First, define "stateless"? I would not characterized such a system as stateless at all. Even if you're not using sticky sessions (with cache servers/load balancers talking to each other for failover using fairly involved protocols), there's still state that's ephemeral (sessions) in your application server, as well as bulk of the persistent state that's provided with essentially "faith based consistency" (consider typical memcached cluster with client doing consistent hashing -- asynchronously replicated MySQL with failover, etc... -- in case of a failure, neither availability nor consistency are guaranteed).

On the level of protocols design, the whole idea of stateless protocols (REST) vs. stateful ones (sticky load balancers + SOAP, CORBA, RMI, etc...) is by itself a big distributed systems topic.

A web browser talking to a web server is by definition a distributed system. I am typing this as fast as I can, praying not to get the "your link is invalid" error from HN right now -- this a real example of distributed system and cache coherence/consistency/atomicity.
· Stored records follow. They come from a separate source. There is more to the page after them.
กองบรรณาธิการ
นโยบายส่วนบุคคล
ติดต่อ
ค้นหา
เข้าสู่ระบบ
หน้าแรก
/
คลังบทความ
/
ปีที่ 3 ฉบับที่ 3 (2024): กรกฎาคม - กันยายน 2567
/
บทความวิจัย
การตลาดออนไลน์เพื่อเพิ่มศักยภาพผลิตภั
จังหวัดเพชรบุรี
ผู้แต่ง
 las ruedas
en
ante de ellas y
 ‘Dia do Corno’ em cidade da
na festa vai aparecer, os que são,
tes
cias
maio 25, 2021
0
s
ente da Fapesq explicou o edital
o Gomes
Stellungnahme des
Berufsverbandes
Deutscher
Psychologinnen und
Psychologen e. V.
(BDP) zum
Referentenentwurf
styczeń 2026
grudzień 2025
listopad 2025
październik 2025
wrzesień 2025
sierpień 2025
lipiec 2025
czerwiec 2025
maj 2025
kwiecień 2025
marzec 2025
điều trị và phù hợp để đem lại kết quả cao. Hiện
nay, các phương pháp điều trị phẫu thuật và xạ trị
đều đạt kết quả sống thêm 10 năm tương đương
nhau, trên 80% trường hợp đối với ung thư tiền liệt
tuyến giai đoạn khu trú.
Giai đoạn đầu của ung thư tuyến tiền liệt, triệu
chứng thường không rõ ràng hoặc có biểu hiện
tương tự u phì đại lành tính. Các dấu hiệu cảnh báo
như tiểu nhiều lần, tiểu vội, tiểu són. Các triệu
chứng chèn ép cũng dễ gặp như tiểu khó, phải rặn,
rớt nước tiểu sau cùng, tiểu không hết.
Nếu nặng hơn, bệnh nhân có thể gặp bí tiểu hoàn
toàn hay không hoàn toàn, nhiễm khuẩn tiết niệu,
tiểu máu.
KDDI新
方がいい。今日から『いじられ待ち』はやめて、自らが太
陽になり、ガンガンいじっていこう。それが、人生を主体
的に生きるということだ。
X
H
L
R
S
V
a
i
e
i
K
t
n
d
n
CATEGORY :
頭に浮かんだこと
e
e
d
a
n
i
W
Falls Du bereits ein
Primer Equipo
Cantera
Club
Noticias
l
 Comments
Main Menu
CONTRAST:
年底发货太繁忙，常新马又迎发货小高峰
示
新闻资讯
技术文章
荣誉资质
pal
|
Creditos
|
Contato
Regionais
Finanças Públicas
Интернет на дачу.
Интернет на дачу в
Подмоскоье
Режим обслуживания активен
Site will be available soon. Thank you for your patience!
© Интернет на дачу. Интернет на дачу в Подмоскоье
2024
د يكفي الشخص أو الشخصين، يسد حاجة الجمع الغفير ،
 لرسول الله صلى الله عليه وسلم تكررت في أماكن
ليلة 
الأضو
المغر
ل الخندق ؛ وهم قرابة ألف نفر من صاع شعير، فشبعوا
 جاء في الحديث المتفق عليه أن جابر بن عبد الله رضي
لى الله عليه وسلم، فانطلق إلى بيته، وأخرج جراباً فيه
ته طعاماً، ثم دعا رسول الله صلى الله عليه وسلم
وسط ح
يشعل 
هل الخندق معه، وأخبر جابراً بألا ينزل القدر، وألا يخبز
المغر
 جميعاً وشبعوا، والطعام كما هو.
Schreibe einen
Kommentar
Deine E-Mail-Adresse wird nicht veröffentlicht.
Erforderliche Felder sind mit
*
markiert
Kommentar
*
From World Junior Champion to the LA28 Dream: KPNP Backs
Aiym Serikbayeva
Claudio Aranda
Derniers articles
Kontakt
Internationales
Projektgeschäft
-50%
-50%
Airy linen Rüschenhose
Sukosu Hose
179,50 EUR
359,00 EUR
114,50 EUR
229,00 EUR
Here's one paper that deals with just these sorts of question (in context of NFS): ftp://ftp.cs.berkeley.edu/ucb/sprite/papers/state.ps‎

> Re: Chubby and GFS

Original GFS doesn't rely on Chubby, BigTable does however (for metadata). I believe newer versions (Collosus) by extension rely on Chubby as they rely on BigTable.

F1/Spanner, however, use consensus and transactions far more than others and is very interesting in this sense.

[Edit: more elaboration on distributed systems issues in a "stateless" cluster of web servers].